Sloth (and Bailey's Irish Cream on a Bun)
This morning I heard the alarm ring as if from afar off. I knew it was the alarm. I got up, I turned it off. I realized there were things to do. I knew they could wait till later. I lay down. And two hours melted away.
It's a bit like watching the local Public Utilities Board. They know this is a flood-prone region. They know the likely throughput. But they can't see the failure; they have done the walk, done the talk, and still can't see the problem — the problem is one of seeing but not seeing.
Think about a little granite knob in the sea. It is coated with lateritic clay soil, a bit like a rock bun covered in sticky icing. Very well, imagine a bun, then.
On top of the bun are grooves, inside the bun is limited porosity. Inside the bun are raisins, nuts, and (for some reason or other) tubes of water-proof chocolate which don't let water flow through them. Many tubes. Many raisins, many nuts. And strands of carrot, sometimes coconut. Whole sugar-lined trenches of delicious stuff.
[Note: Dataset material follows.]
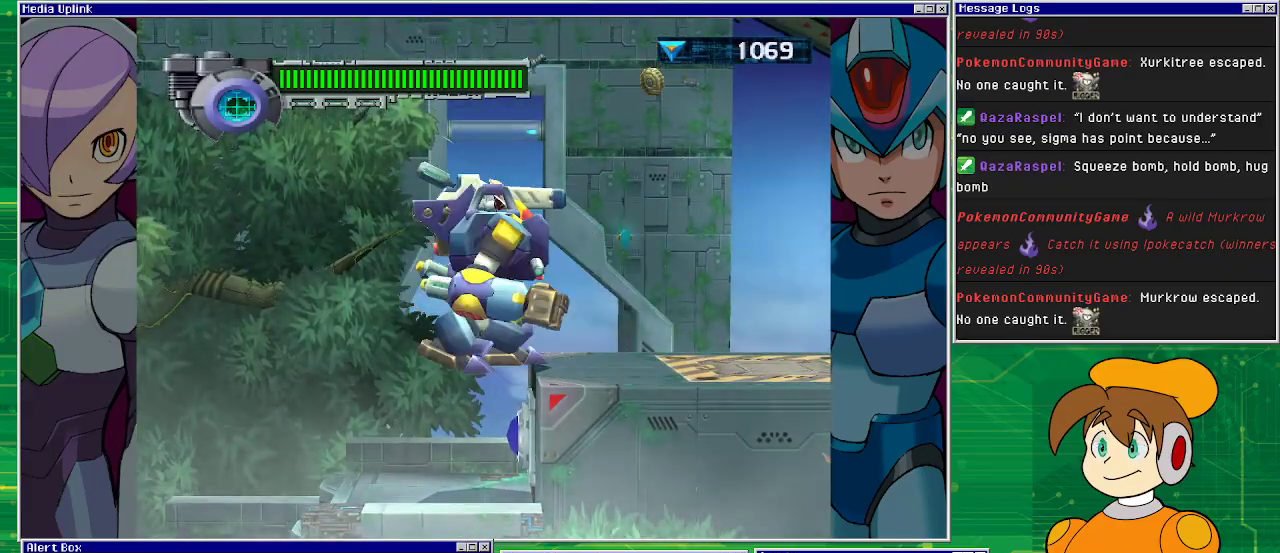
{"buttons": ["DPAD_RIGHT"], "left_stick": "center", "events": []}
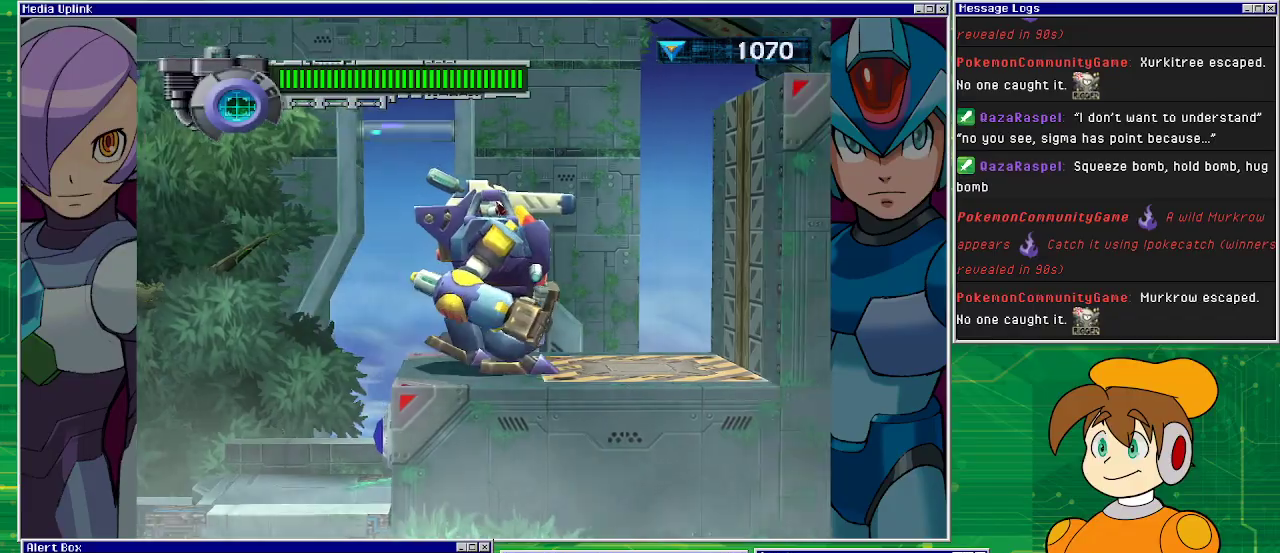
{"buttons": ["DPAD_RIGHT"], "left_stick": "center", "events": []}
Now do the unexpected. Have a flood, a deluge, make a mud-pie!
Pour something nice, like Bailey's Irish Cream, all over the bun. See how fast it drains away? Not. Yes, it pours down the sides. Yes, it pours into the grooves and the holes you make in the bun. But it doesn't flow through the bun the way it would flow through a sponge cake.
Why? Because we've put too much liquid-proof stuff in the bun, stuff that doesn't let the lovely creamy liqueur flow through the bun. It just puddles in the bun until it evaporates. Which would take a long time, even if we poked more holes in the bun. It will drown the raisins, float the nuts. Or drown the nuts and float the raisins.
I have such a great imagination. Even if I am half-asleep on what is now Sunday afternoon. Or maybe, because of it. Time to go on reconnaissance, while trying for recognition.
No, nobody said precognition. I'm sure of that.